Amoveable feast, una fiesta móvil, era la ciudad para Hemingway. Iba con él, la llevó dentro durante toda su vida. Así tituló uno de sus libros que con los atentados volvió a venderse, a pasar de mano en mano. París era una fiesta borraba con sus palabras luminosas las huellas de la sangre en las calles, las lágrimas de las caras, la vergonzante sumisión de las libertades ante el miedo. Hace unos meses volvieron a abrir el Ritz. Aún sus cuarteles traseros, en la Rue Cambon, andan de obras y se aprovechan por las camareras de uniforme negro, a lo Coco, para fumar y hacer un alto antes de volver a respirar aire impoluto, perfume de peonías blancas, al traspasar la puerta. Se mantiene igual el Bar Hemingway, los sillones de cuero, las mullidas alfombras en las que los tacones de aguja se hunden y se silencian los pasos de los caballeros, los retratos en blanco y negro, las portadas enmarcadas de Life, el piano y, sobre todo la barra permanece como un altar erigido en su recuerdo. Allí descansa su máquina de escribir y se escucha su música, susurrante y cálida. Y se beben los mismos Dry Martini, sucios y secos, con todo el sabor de las aceitunas apoyadas lánguidamente en el vidrio fino de la copa y el Bloody Mary, que la leyenda dice fue creado para que el olor del tomate no delatara ante Mary, su mujer de entonces, el alcohol que éste ingería a sus espaldas.

Aquel Hemingway maduro pero atractivo «a mourir», como diría una francesa, que arrollaba todo a su paso y seducía con una sonrisa, pero sobre todo al contar, llegó en agosto del 45, de uniforme, escoltado por otros soldados en misión especial: Liberar el Bar del Ritz, que hasta ese día era cuartel general de la Luftwaffe.

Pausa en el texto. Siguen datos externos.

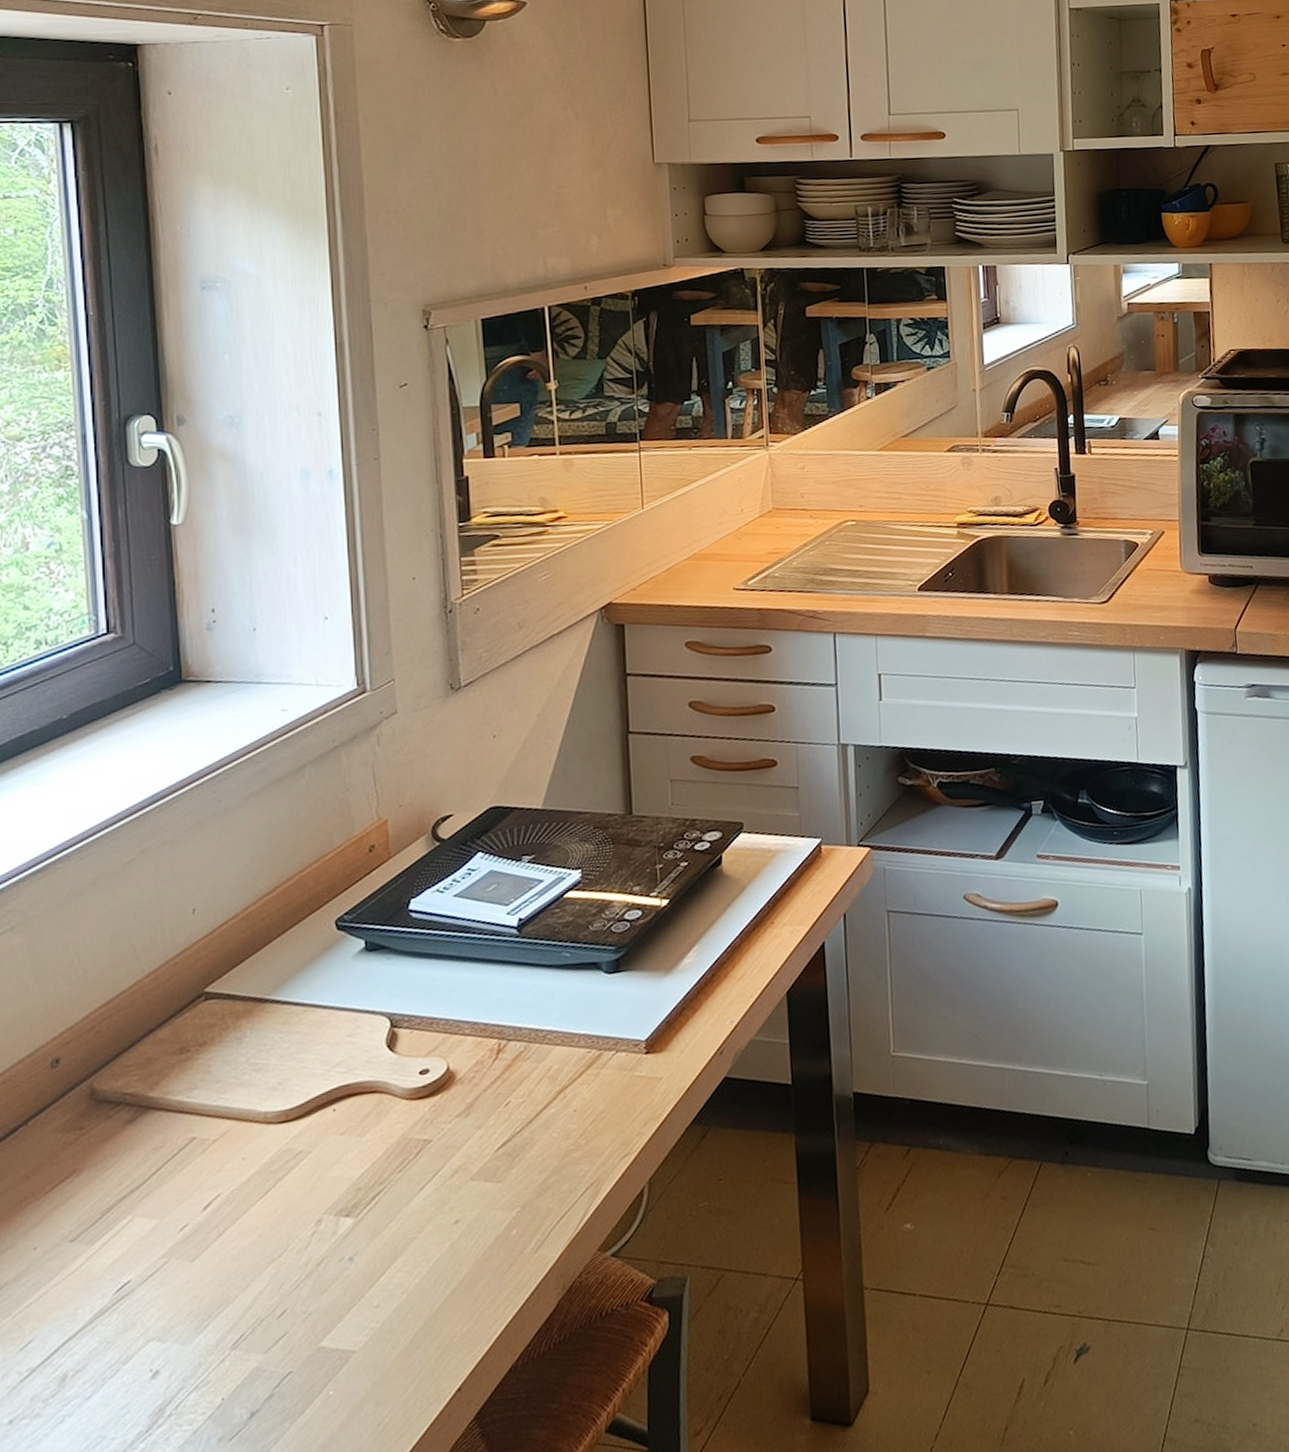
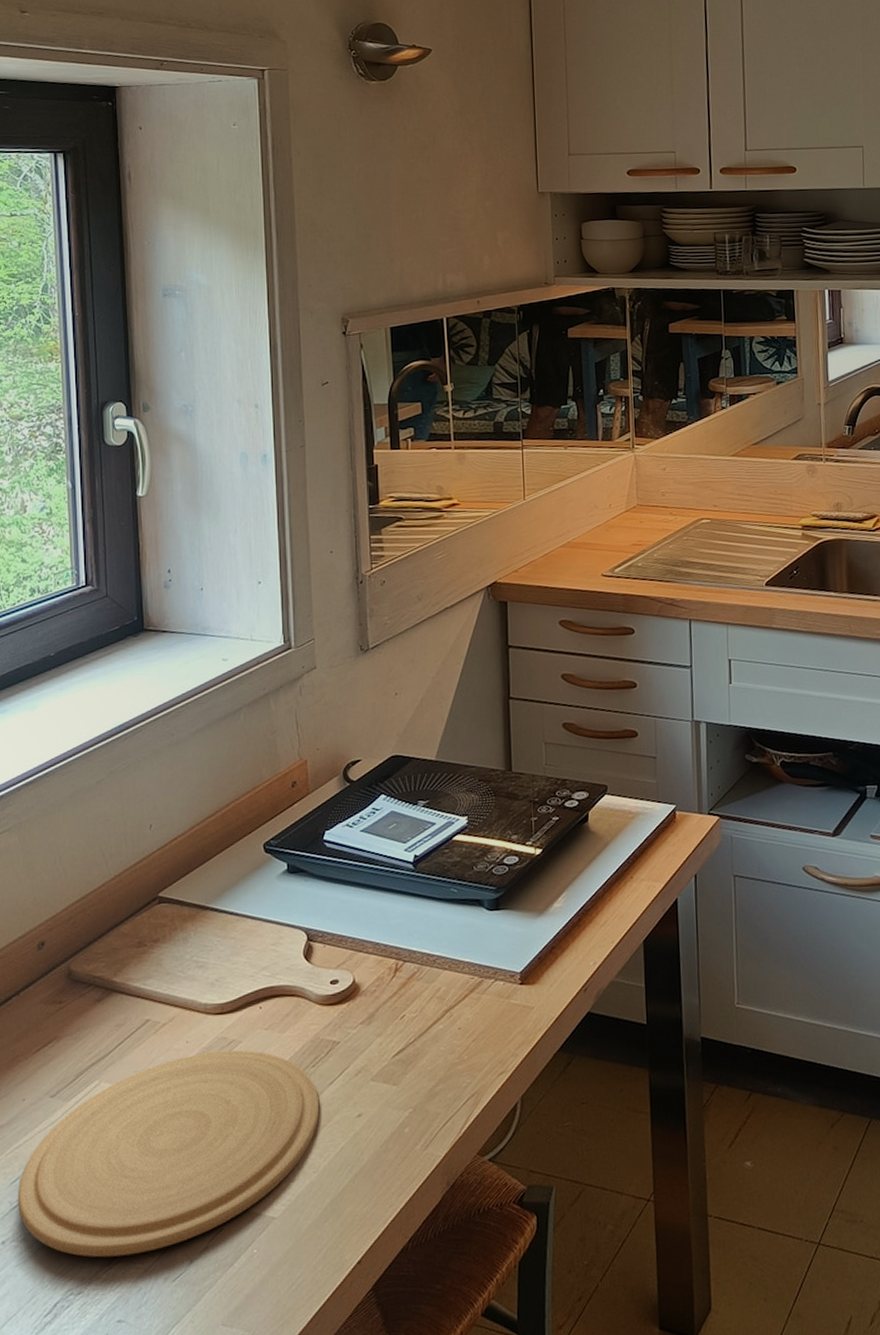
plate: none [29,1161,409,1426] -> present [18,1050,320,1258]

Mucho tiempo después, un Hemingway que ya no era joven ni pobre, volvió al Ritz y al llegar le hicieron entrega de dos cajas de sus apuntes sobre el París de los años 20, el de Joyce, Pound, Fitzgerald, que durante treinta años había custodiado el personal del hotel. Aquellos papeles garabateados se convertirían en París era una fiesta. Por eso no es de extrañar que los camareros hablen de él como si de un viejo conocido se tratase, como si fuera a aparecer para apurar un trago un whisky y con una carcajada, beberse la vida. ¡Salud!